My Tiny Town in Tennessee

 

When I picture my childhood, I picture the outdoors. Playing outside, catching toads, building dams in streams, skittering rocks across frozen ponds. My mother's answer to boredom was "go play outside," and even if I had to be reluctantly pushed, I inevitably found myself lost in imagination, a world unfolding amongst the trees of my backyard. 

My Michigan-born grandparents had a love affair with Tennessee, and owned a cabin just outside Great Smokey Mountain National Park. We visited every summer - as I child, I just figured everyone made yearly sojourns to Tennessee. I could rattle off the spelling in a sing-song (T-E-N-N-E-S-S-E-E) proudly when other kids bragged about knowing how to spell Mississippi, and would rave to anyone about how my grandparents' cabin didn't even have electricity *gasp*!

 As an adult, I learned that, in fact, many people visited Tennessee - GSMNP is actually the most visited national park in the country. And most of those people made their stays in Pigeon Forge or Gatlinburg.

My earliest memories, my Tennessee, lives in "peaceful side of the Smokies" - the tiny town of Townsend, population 448 as of the 2010 census.

It's funny how your perceptions of a place change over time.
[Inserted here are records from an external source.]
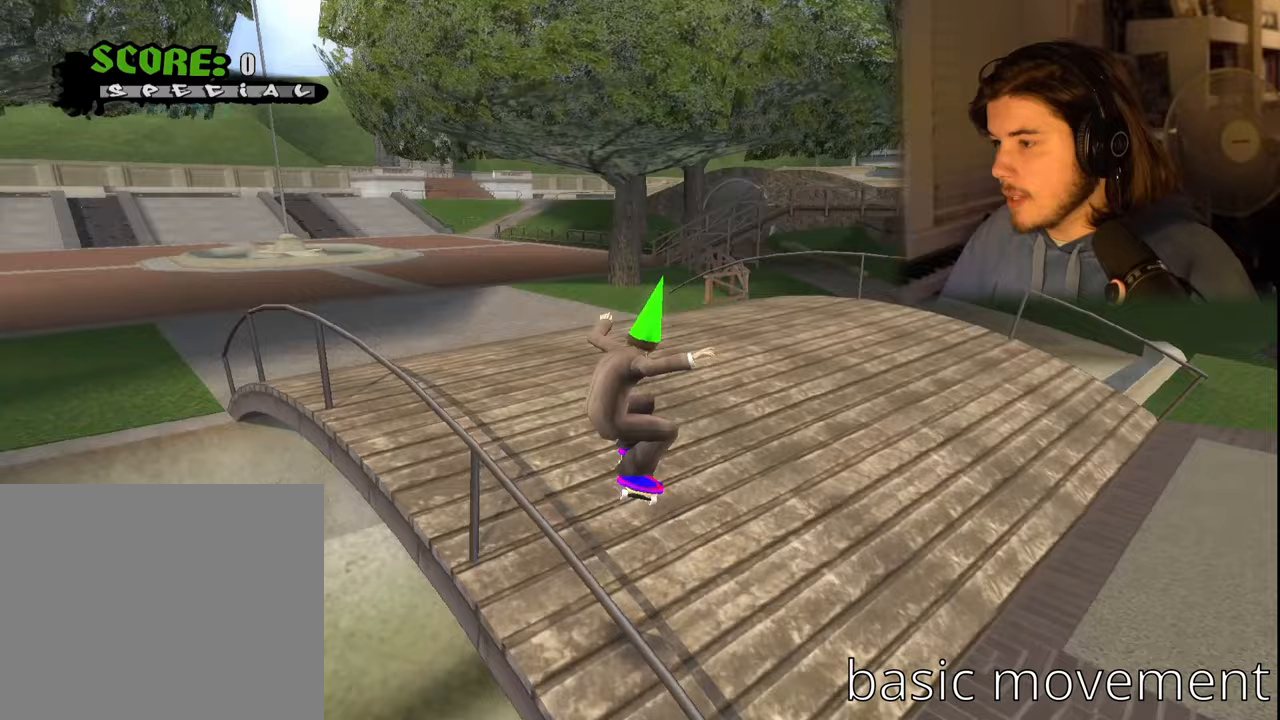
{"buttons": [], "left_stick": "center", "right_stick": "center", "events": [[167, "DPAD_LEFT", "down"], [200, "CROSS", "down"], [350, "DPAD_LEFT", "up"], [400, "CROSS", "up"]]}
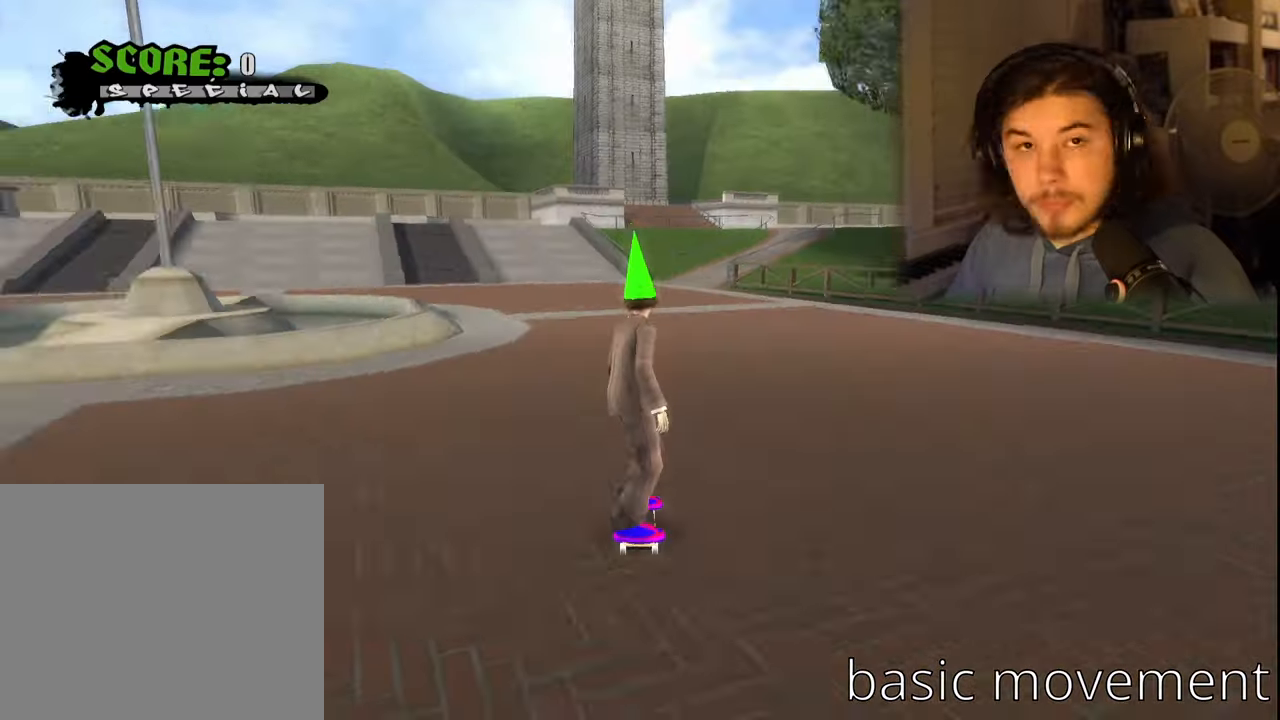
{"buttons": [], "left_stick": "center", "right_stick": "center", "events": []}
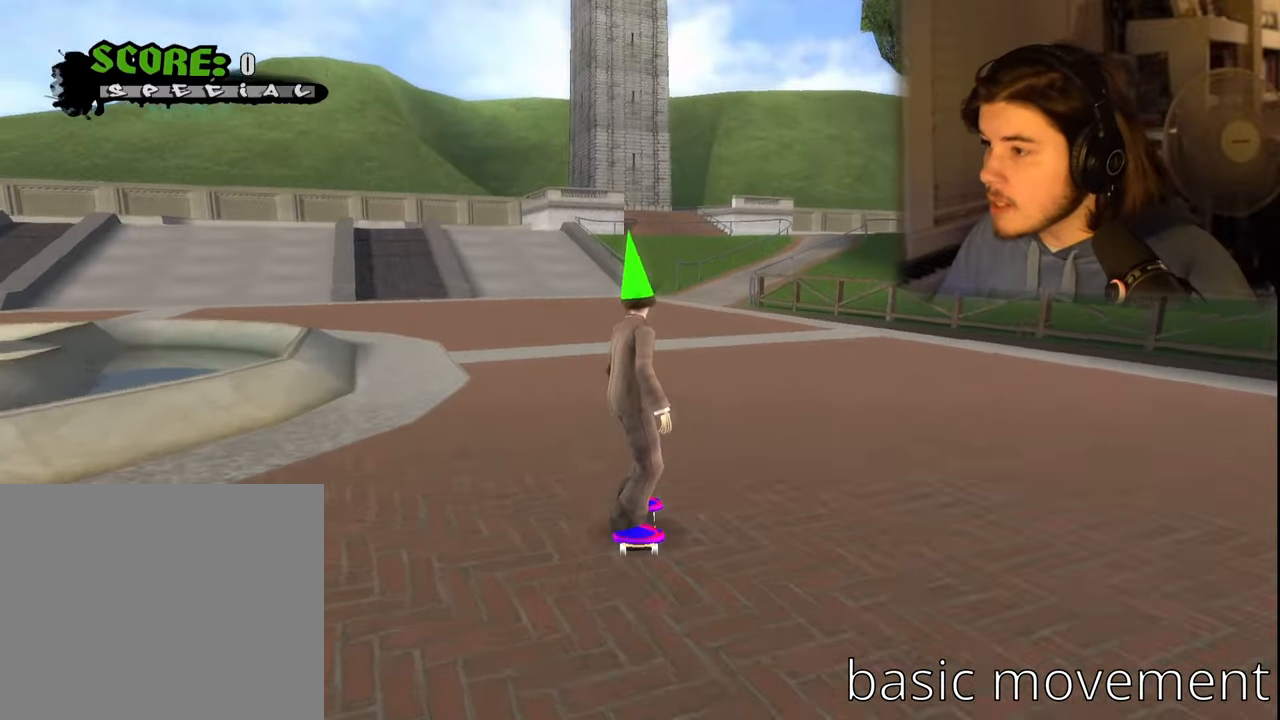
{"buttons": ["DPAD_LEFT"], "left_stick": "center", "right_stick": "center", "events": [[50, "DPAD_LEFT", "down"], [233, "DPAD_LEFT", "up"], [367, "right_stick", "right"], [400, "DPAD_LEFT", "down"], [500, "right_stick", "center"]]}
As a kid, Townsend was magical - a place devoted solely to the outdoors, whether it be hiking in the park or floating down the Little River.

As a teenager, Townsend with hell - a place with no coffee, one restaurant, and lots of people who somehow knew my family from way back when and wanted to chat about it. I had no idea why anyone would want to visit this place. Though my extended family continued yearly visits to Townsend, I slowly backed away from what suddenly seemed like a stagnant town. 

I started returning to Townsend as a young adult, most notably to mark the death of my grandfather. Once again, Townsend had become full of magic, now accompanied by a deep sense of history and nostalgia. Road signs and markers are fully of names that twist the tongue and feel like candy in the mouth - Chilhowee, Wears Valley, Tuckaleechee. I've visited Cades Cove dozens of times by now, and I still find myself lost in thoughts of earlier settlers and frontiers people. As of a couple years ago, Blount County is no longer a "dry county" - though alcohol hasn't necessarily become easier to access, one darling little winery exempted.  I love that there's only a handful of restaurants - mostly barbecue - I love finding folks who still recognize my last name. It makes me feel rooted.

Now, Townsend is a place locked in my childhood and a place where my childhood imagination can once again come out to play. Should you visit my tiny Townsend to see for yourself? Absolutely. But tread gently - precious memories live here. 

How have your memories of a place changed over time?